Evaluation uses rubric-based scoring on a 0–10 scale, combining rule-based evaluation scripts with an LLM-based judge. A unanimous agreement strategy is applied for data quality — all four expert reviewers must approve a task before it is included.

Key Experimental Results

Main Results

Model Type Avg. Score Highest Lowest
Closed-source 48.4% GPT-5.2 (56.5%) Grok-4.1-Fast (44.3%)
Open-source 32.1% GLM-4.6 (38.6%) Qwen-3-235B (27.0%)

Key Behavioral Differences

Model Characteristic Description
GPT-5.2 Strong feedback self-correction Most effective at incorporating user feedback
Grok-4.1-Fast High token efficiency Completes tasks with fewer tokens
Claude-4.5-Opus Preference for shell tools More frequent use of command-line operations
Gemini-3-Pro Preference for file management More frequent use of file and memory management tools

Key Findings

  • Closed-source models substantially outperform open-source models (48.4% vs. 32.1%), with a larger gap than observed on short-task benchmarks.
  • A pronounced "home advantage" effect is observed — models perform best within their native frameworks (e.g., Claude + Claude-Agent-SDK).
  • Even the strongest current model reaches only 56.5%, indicating that long-horizon real-world tasks remain a formidable challenge.
  • Distinct tool-use preferences across models suggest influences from architectural differences and training data.

Highlights & Insights

  • Task complexity far exceeds existing benchmarks — an average of 90 tool calls and 1M tokens represents a qualitative leap.
  • The combination of user simulation agent and Docker sandbox addresses the core challenge of automated evaluation for long-horizon tasks.
  • The "home advantage" finding has important implications for agent framework design — general-purpose frameworks may be outperformed by specialized ones.

Limitations & Future Work

  • 138 tasks may still be insufficient to comprehensively cover real-world scenarios.
  • The quality of the user simulation agent constitutes an upper bound on evaluation reliability.
  • The complexity of Docker sandbox configuration may hinder community adoption.
  • Future work could extend coverage to additional domains such as data analysis, design, and writing.
  • vs.
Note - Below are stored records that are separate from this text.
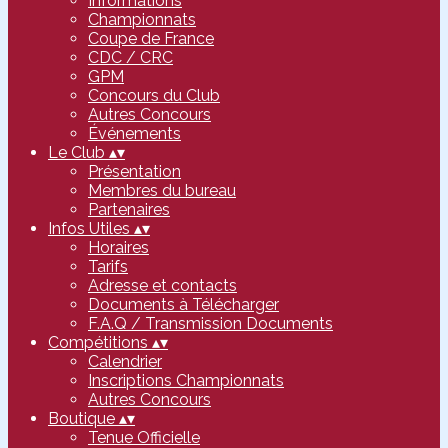
Informations
Championnats
Coupe de France
CDC / CRC
GPM
Concours du Club
Autres Concours
Événements
Le Club
▴
▾
Présentation
Membres du bureau
Partenaires
Infos Utiles
▴
▾
Horaires
Tarifs
Adresse et contacts
Documents à Télécharger
F.A.Q / Transmission Documents
Compétitions
▴
▾
Calendrier
Inscriptions Championnats
Autres Concours
Boutique
▴
▾
Tenue Officielle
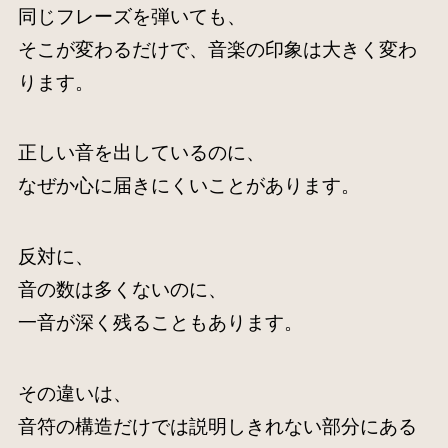
同じフレーズを弾いても、
そこが変わるだけで、音楽の印象は大きく変わ
ります。
正しい音を出しているのに、
なぜか心に届きにくいことがあります。
反対に、
音の数は多くないのに、
一音が深く残ることもあります。
その違いは、
音符の構造だけでは説明しきれない部分にある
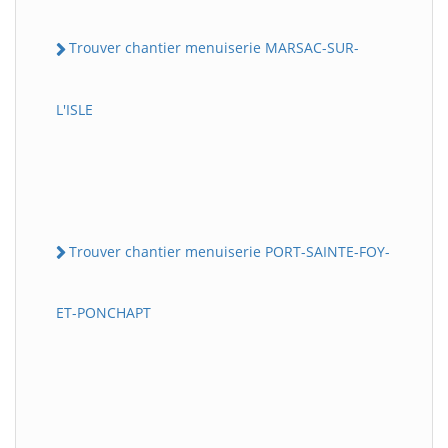
Trouver chantier menuiserie MARSAC-SUR-
L'ISLE
Trouver chantier menuiserie PORT-SAINTE-FOY-
ET-PONCHAPT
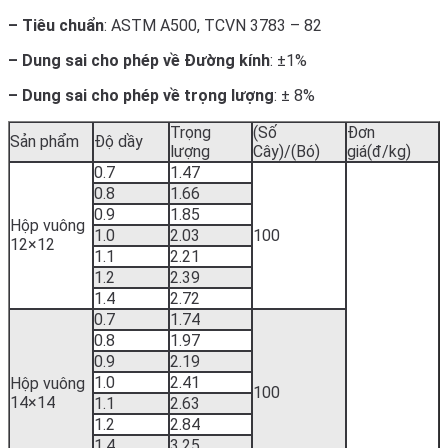
– Tiêu chuẩn
: ASTM A500, TCVN 3783 – 82
– Dung sai cho phép về Đường kính
: ±1%
– Dung sai cho phép về trọng lượng
: ± 8%
Trọng
(Số
Đơn
Sản phẩm
Độ dầy
lượng
Cây)/(Bó)
giá(đ/kg)
0.7
1.47
0.8
1.66
0.9
1.85
Hộp vuông
1.0
2.03
100
12×12
1.1
2.21
1.2
2.39
1.4
2.72
0.7
1.74
0.8
1.97
0.9
2.19
1.0
2.41
Hộp vuông
100
14×14
1.1
2.63
1.2
2.84
1.4
3.25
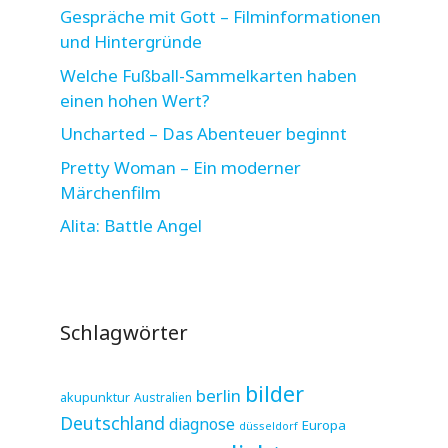
Gespräche mit Gott – Filminformationen
und Hintergründe
Welche Fußball-Sammelkarten haben
einen hohen Wert?
Uncharted – Das Abenteuer beginnt
Pretty Woman – Ein moderner
Märchenfilm
Alita: Battle Angel
Schlagwörter
bilder
berlin
akupunktur
Australien
Deutschland
diagnose
Europa
düsseldorf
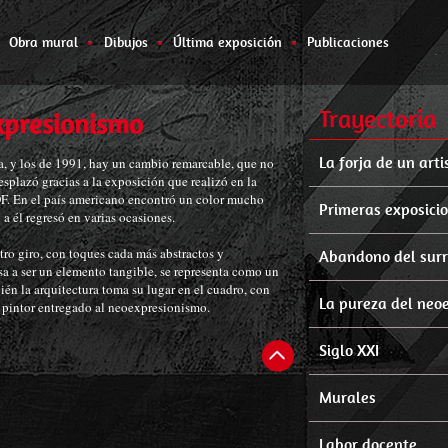
Obra mural
Dibujos
Última exposición
Publicaciones
Trayectoria
xpresionismo
La forja de un arti
za, y los de 1991, hay un cambio remarcable, que no
esplazó gracias a la exposición que realizó en la
. En el país americano encontró un color mucho
Primeras exposici
 a él regresó en varias ocasiones.
tro giro, con toques cada más abstractos y
Abandono del sur
asa a ser un elemento tangible, se representa como un
ién la arquitectura toma su lugar en el cuadro, con
La pureza del neo
n pintor entregado al neoexpresionismo.
Siglo XXI
Murales
Labor docente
SWE-bench: SWE-bench focuses on a single software engineering capability, whereas AgencyBench covers six capability dimensions.
  • vs. GAIA: GAIA averages only 10K tokens; AgencyBench operates at 100× the complexity.
  • vs. ToolLLM: ToolLLM targets tool-call correctness, while AgencyBench focuses on end-to-end task completion.

Rating

  • Novelty: ⭐⭐⭐⭐⭐ Substantially surpasses existing benchmarks in scale and real-world fidelity.
  • Experimental Thoroughness: ⭐⭐⭐⭐ Multi-model comparison, behavioral analysis, and framework-level evaluation.
  • Writing Quality: ⭐⭐⭐⭐ Clear structure with rich illustrative examples.
  • Value: ⭐⭐⭐⭐⭐ Sets a new standard for next-generation agent evaluation.